---------- Reading text
I'am working on a program which has to check if there is a connection to the NAS and if it's possible to write and read data from it. Checking the connection is not a problem.
I'am running on a Windows Server 2012 and know the credentials from the NAS. I tried impersonating with those credentials but this did not work. I'am always getting the same error. The user name or password is incorrect. But when I connection with the windows explorer with the same credentials it works.
This is my DLL Import and the necessary variables
[DllImport("advapi32.dll", SetLastError = true)]
public static extern bool LogonUser(String lpszUsername, String lpszDomain,
String lpszPassword, int dwLogonType, int dwLogonProvider, ref IntPtr phToken);
// Variables
private IntPtr m_Token;
private WindowsImpersonationContext m_Context = null;
private string m_Domain;
private string m_Password;
private string m_Username;
m_Domain is different to the local domain
This is the actual Impersonation
m_Token = IntPtr.Zero;
bool logonSuccessfull = LogonUser(
m_Username,
m_Domain,
m_Password,
(int)LOGON32_TYPE_NETWORK,
(int)LOGON32_PROVIDER_WINNT50,
ref m_Token);
if (logonSuccessfull == false)
--------------------
---------- Given records
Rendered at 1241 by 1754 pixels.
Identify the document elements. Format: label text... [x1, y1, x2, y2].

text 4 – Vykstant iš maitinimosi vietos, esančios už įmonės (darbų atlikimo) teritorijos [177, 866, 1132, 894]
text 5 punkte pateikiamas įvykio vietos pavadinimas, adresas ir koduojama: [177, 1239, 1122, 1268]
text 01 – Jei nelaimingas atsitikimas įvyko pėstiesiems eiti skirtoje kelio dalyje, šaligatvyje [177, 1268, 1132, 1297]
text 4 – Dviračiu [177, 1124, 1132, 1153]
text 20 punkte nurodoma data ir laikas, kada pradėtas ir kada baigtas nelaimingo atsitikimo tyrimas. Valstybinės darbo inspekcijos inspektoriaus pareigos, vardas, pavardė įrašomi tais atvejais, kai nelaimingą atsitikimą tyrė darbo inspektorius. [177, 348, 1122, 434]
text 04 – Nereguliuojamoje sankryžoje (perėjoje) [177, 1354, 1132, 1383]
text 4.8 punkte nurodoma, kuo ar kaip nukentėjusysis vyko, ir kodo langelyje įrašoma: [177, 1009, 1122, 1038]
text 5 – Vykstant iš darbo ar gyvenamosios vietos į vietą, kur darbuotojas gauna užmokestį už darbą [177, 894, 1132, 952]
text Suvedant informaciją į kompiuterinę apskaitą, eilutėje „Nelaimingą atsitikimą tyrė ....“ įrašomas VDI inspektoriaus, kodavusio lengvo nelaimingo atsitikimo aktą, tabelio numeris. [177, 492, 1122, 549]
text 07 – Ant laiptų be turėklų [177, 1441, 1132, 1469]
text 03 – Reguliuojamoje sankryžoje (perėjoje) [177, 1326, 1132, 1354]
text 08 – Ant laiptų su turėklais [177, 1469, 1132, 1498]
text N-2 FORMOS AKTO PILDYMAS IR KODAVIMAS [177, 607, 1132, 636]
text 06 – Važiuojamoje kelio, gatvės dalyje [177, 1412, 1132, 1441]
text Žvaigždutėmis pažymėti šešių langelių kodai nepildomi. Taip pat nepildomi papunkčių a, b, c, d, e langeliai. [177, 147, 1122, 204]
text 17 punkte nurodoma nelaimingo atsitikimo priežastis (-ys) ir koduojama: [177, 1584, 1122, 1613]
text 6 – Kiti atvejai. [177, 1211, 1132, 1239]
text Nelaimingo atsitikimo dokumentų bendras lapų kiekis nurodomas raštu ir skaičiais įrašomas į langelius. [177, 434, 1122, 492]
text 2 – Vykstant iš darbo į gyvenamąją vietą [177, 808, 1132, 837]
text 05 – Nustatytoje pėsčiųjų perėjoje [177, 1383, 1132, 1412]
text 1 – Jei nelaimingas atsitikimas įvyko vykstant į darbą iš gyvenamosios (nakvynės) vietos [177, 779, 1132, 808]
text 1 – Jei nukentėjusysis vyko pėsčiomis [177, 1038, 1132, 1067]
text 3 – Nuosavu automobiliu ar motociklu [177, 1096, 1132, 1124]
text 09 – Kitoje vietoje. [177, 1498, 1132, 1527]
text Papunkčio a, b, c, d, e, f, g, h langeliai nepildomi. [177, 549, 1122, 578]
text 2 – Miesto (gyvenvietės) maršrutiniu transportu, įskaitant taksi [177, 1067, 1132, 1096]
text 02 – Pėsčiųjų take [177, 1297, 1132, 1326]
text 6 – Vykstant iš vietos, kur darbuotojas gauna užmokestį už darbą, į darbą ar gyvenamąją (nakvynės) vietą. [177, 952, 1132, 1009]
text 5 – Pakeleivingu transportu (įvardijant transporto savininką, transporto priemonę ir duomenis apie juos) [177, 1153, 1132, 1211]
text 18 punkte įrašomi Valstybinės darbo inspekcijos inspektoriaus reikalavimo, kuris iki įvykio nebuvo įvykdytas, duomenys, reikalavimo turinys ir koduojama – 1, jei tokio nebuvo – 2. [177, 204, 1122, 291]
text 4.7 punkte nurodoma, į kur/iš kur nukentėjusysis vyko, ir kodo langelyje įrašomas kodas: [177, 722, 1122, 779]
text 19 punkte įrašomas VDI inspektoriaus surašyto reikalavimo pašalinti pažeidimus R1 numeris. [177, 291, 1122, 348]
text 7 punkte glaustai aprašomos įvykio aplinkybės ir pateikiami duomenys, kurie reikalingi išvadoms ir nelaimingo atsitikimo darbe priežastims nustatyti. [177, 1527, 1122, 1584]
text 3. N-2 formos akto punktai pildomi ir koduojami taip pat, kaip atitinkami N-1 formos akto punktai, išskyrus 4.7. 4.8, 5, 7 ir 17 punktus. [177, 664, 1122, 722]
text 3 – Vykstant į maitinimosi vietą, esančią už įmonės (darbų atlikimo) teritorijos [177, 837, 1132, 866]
--------------------
__What to work on__.
**1)** Answer these questions from the text about connecting to the NAS:
(a) What server operating system is the program running on?
(b) What error message does the writer always get?
(c) Which DLL is imported for the LogonUser function?
**2)** Print, word for word, the stretch of the NAS text from "I'am working on" through "not a problem.".

__Task solutions__.
**1)**
(a) Windows Server 2012
(b) The user name or password is incorrect.
(c) advapi32.dll

**2)**
I'am working on a program which has to check if there is a connection to the NAS and if it's possible to write and read data from it. Checking the connection is not a problem.